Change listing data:

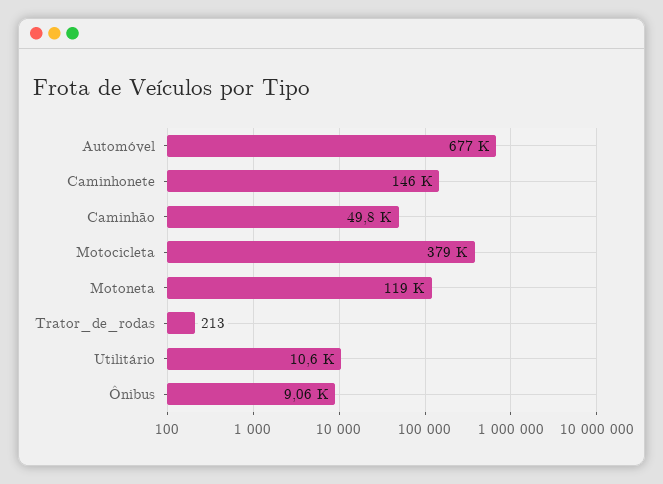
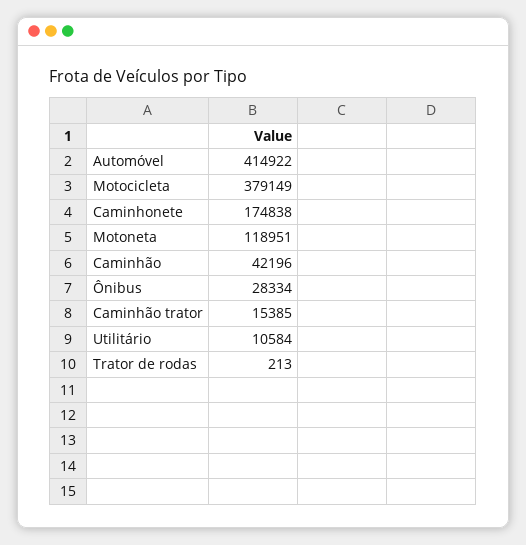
Automóvel: 677000 -> 414922
Caminhonete: 146000 -> 174838
Caminhão: 49800 -> 42196
Ônibus: 9060 -> 28334
Caminhão trator: none -> 15385

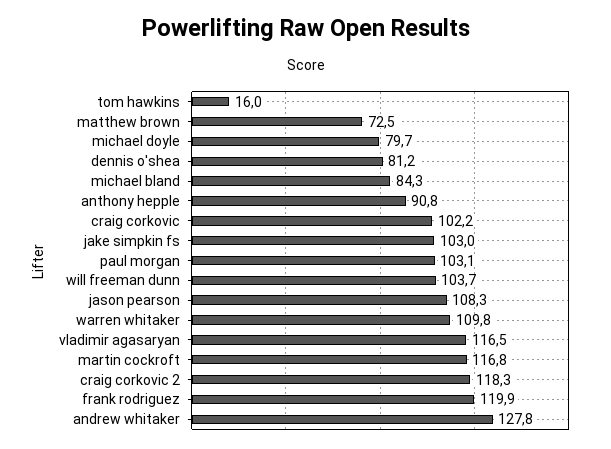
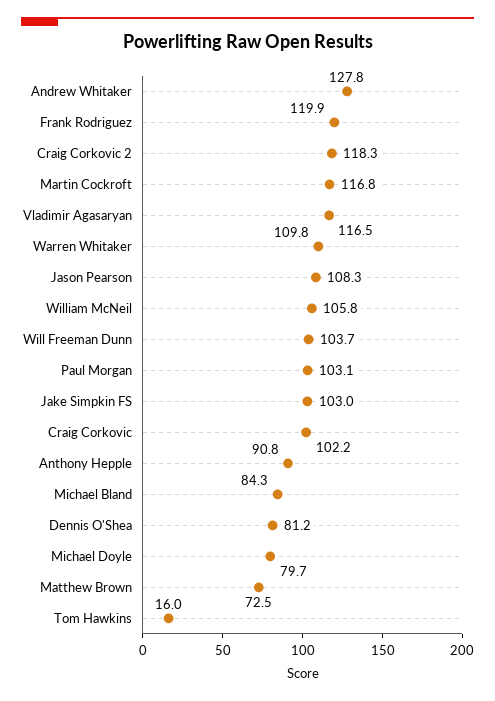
William McNeil: none -> 105.8

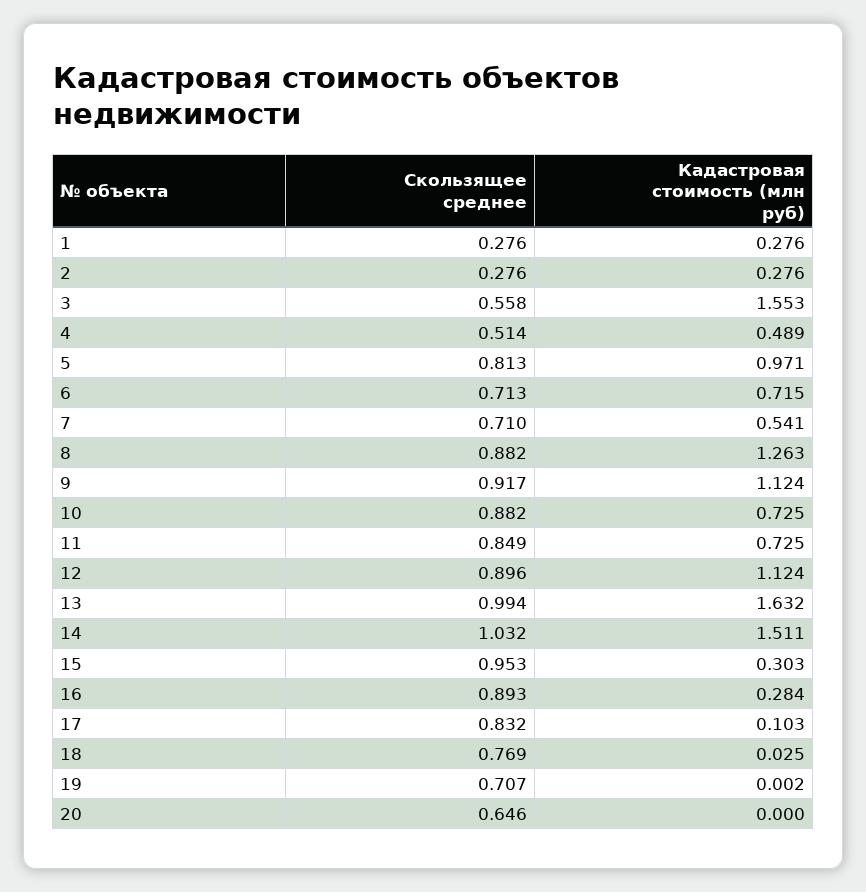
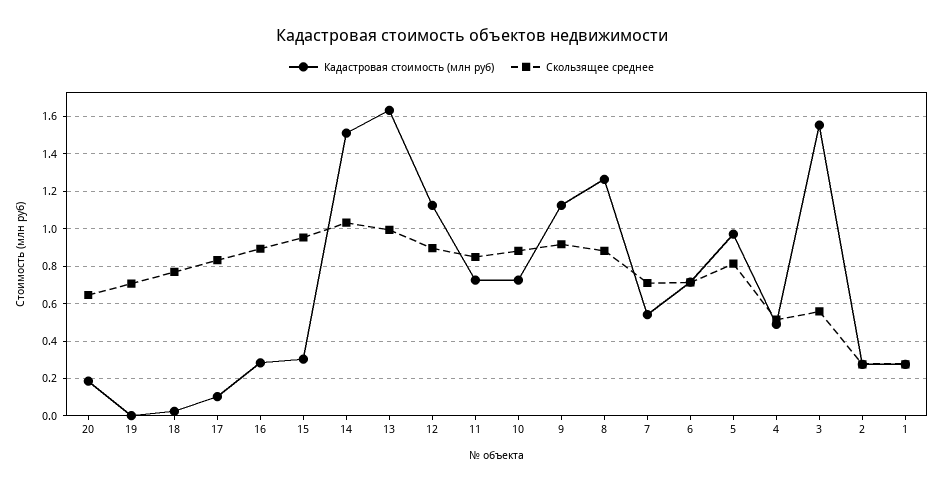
Кадастровая стоимость (млн руб), 20: 0 -> 0.2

### [Work to complete]
Although the records contain pictures, return only their text, exactly as written.

### [Answer to the exercise]
Automóvel: 677000 -> 414922
Caminhonete: 146000 -> 174838
Caminhão: 49800 -> 42196
Ônibus: 9060 -> 28334
Caminhão trator: none -> 15385

William McNeil: none -> 105.8

Кадастровая стоимость (млн руб), 20: 0 -> 0.2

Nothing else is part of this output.